(Source texts of formatted documents)
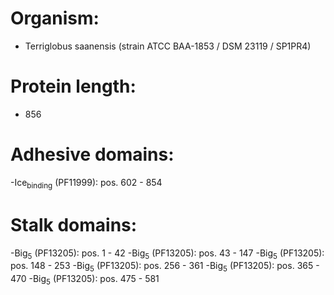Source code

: * Organism:
- Terriglobus saanensis (strain ATCC BAA-1853 / DSM 23119 / SP1PR4)
* Protein length:
- 856
* Adhesive domains:
-Ice_binding (PF11999): pos. 602 - 854
* Stalk domains:
-Big_5 (PF13205): pos. 1 - 42
-Big_5 (PF13205): pos. 43 - 147
-Big_5 (PF13205): pos. 148 - 253
-Big_5 (PF13205): pos. 256 - 361
-Big_5 (PF13205): pos. 365 - 470
-Big_5 (PF13205): pos. 475 - 581

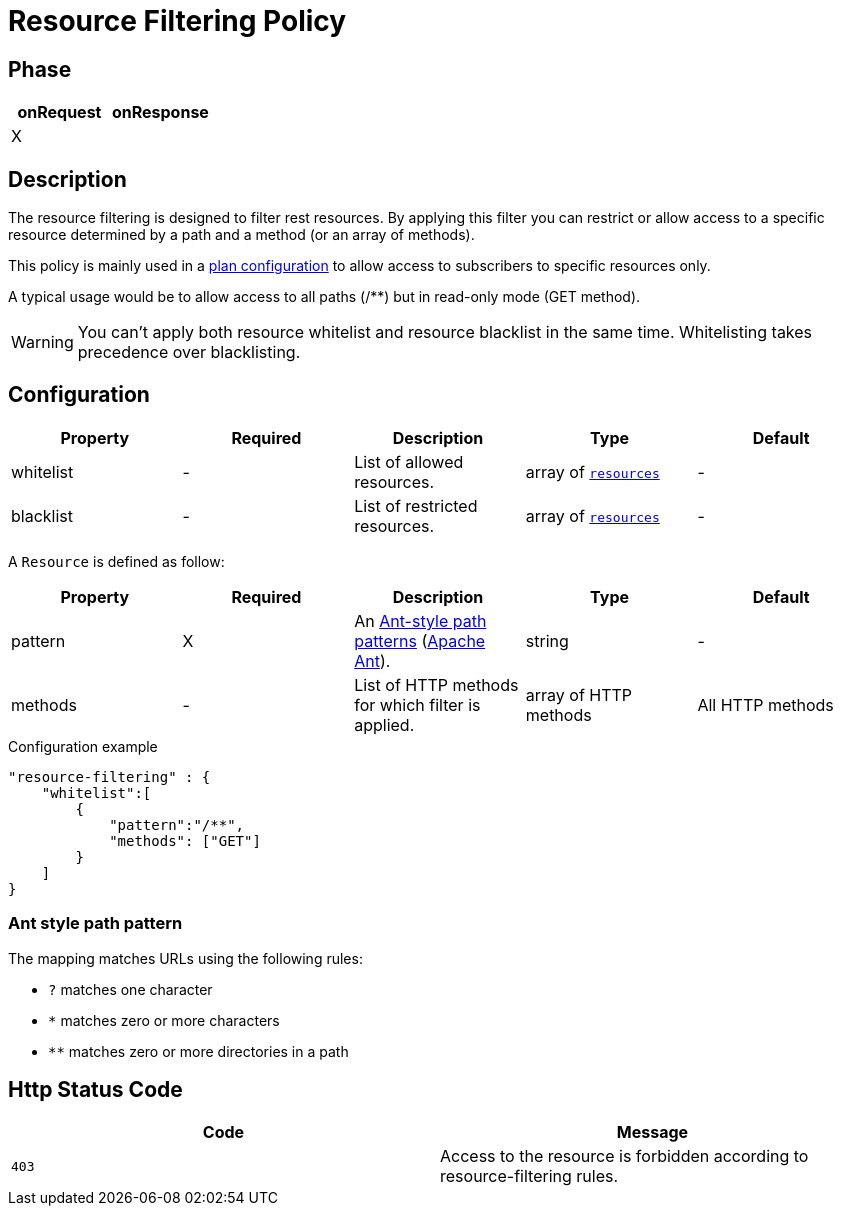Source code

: = Resource Filtering Policy

ifdef::env-github[]
image:https://ci.gravitee.io/buildStatus/icon?job=gravitee-io/gravitee-policy-resource-filtering/master["Build status", link="https://ci.gravitee.io/job/gravitee-io/job/gravitee-policy-resource-filtering/"]
image:https://badges.gitter.im/Join Chat.svg["Gitter", link="https://gitter.im/gravitee-io/gravitee-io?utm_source=badge&utm_medium=badge&utm_campaign=pr-badge&utm_content=badge"]
endif::[]

== Phase

[cols="2*", options="header"]
|===
^|onRequest
^|onResponse

^.^| X
^.^|

|===

== Description

The resource filtering is designed to filter rest resources. By applying this filter you can restrict or allow access to
 a specific resource determined by a path and a method (or an array of methods).

This policy is mainly used in a <<plan-configuration, plan configuration>> to allow access to
subscribers to specific resources only.

A typical usage would be to allow access to all paths (/**) but in read-only mode (GET method).

WARNING: You can't apply both resource whitelist and resource blacklist in the same time. Whitelisting takes precedence over blacklisting.


== Configuration

|===
|Property |Required |Description |Type| Default

.^|whitelist
^.^|-
|List of allowed resources.
^.^|array of <<gravitee-policy-resource-filtering-resource, `resources`>>
^.^|-

.^|blacklist
^.^|-
|List of restricted resources.
^.^|array of <<gravitee-policy-resource-filtering-resource, `resources`>>
^.^|-

|===

[[gravitee-policy-resource-filtering-resource]]
A `Resource` is defined as follow:
|===
|Property |Required |Description |Type| Default

.^|pattern
^.^|X
|An <<gravitee-policy-resource-filtering-ant, Ant-style path patterns>> (http://ant.apache.org/[Apache Ant]).
^.^|string
^.^|-

.^|methods
^.^|-
|List of HTTP methods for which filter is applied.
^.^|array of HTTP methods
^.^|All HTTP methods

|===

[source, json]
.Configuration example
"resource-filtering" : {
    "whitelist":[
        {
            "pattern":"/**",
            "methods": ["GET"]
        }
    ]
}

[[gravitee-policy-resource-filtering-ant]]
=== Ant style path pattern
The mapping matches URLs using the following rules:

* `?` matches one character
* `*` matches zero or more characters
* `**` matches zero or more directories in a path

== Http Status Code

|===
|Code |Message

.^| ```403```
| Access to the resource is forbidden according to resource-filtering rules.

|===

* TASK INSTRUCTIONS
Although the records contain pictures, restate them word for word with those pictures left out.

* RESULT OF THIS TASK
Source code

: * Organism:
- Terriglobus saanensis (strain ATCC BAA-1853 / DSM 23119 / SP1PR4)
* Protein length:
- 856
* Adhesive domains:
-Ice_binding (PF11999): pos. 602 - 854
* Stalk domains:
-Big_5 (PF13205): pos. 1 - 42
-Big_5 (PF13205): pos. 43 - 147
-Big_5 (PF13205): pos. 148 - 253
-Big_5 (PF13205): pos. 256 - 361
-Big_5 (PF13205): pos. 365 - 470
-Big_5 (PF13205): pos. 475 - 581

Source code

: = Resource Filtering Policy

ifdef::env-github[]
image:https://ci.gravitee.io/buildStatus/icon?job=gravitee-io/gravitee-policy-resource-filtering/master["Build status", link="https://ci.gravitee.io/job/gravitee-io/job/gravitee-policy-resource-filtering/"]
image:https://badges.gitter.im/Join Chat.svg["Gitter", link="https://gitter.im/gravitee-io/gravitee-io?utm_source=badge&utm_medium=badge&utm_campaign=pr-badge&utm_content=badge"]
endif::[]

== Phase

[cols="2*", options="header"]
|===
^|onRequest
^|onResponse

^.^| X
^.^|

|===

== Description

The resource filtering is designed to filter rest resources. By applying this filter you can restrict or allow access to
 a specific resource determined by a path and a method (or an array of methods).

This policy is mainly used in a <<plan-configuration, plan configuration>> to allow access to
subscribers to specific resources only.

A typical usage would be to allow access to all paths (/**) but in read-only mode (GET method).

WARNING: You can't apply both resource whitelist and resource blacklist in the same time. Whitelisting takes precedence over blacklisting.


== Configuration

|===
|Property |Required |Description |Type| Default

.^|whitelist
^.^|-
|List of allowed resources.
^.^|array of <<gravitee-policy-resource-filtering-resource, `resources`>>
^.^|-

.^|blacklist
^.^|-
|List of restricted resources.
^.^|array of <<gravitee-policy-resource-filtering-resource, `resources`>>
^.^|-

|===

[[gravitee-policy-resource-filtering-resource]]
A `Resource` is defined as follow:
|===
|Property |Required |Description |Type| Default

.^|pattern
^.^|X
|An <<gravitee-policy-resource-filtering-ant, Ant-style path patterns>> (http://ant.apache.org/[Apache Ant]).
^.^|string
^.^|-

.^|methods
^.^|-
|List of HTTP methods for which filter is applied.
^.^|array of HTTP methods
^.^|All HTTP methods

|===

[source, json]
.Configuration example
"resource-filtering" : {
    "whitelist":[
        {
            "pattern":"/**",
            "methods": ["GET"]
        }
    ]
}

[[gravitee-policy-resource-filtering-ant]]
=== Ant style path pattern
The mapping matches URLs using the following rules:

* `?` matches one character
* `*` matches zero or more characters
* `**` matches zero or more directories in a path

== Http Status Code

|===
|Code |Message

.^| ```403```
| Access to the resource is forbidden according to resource-filtering rules.

|===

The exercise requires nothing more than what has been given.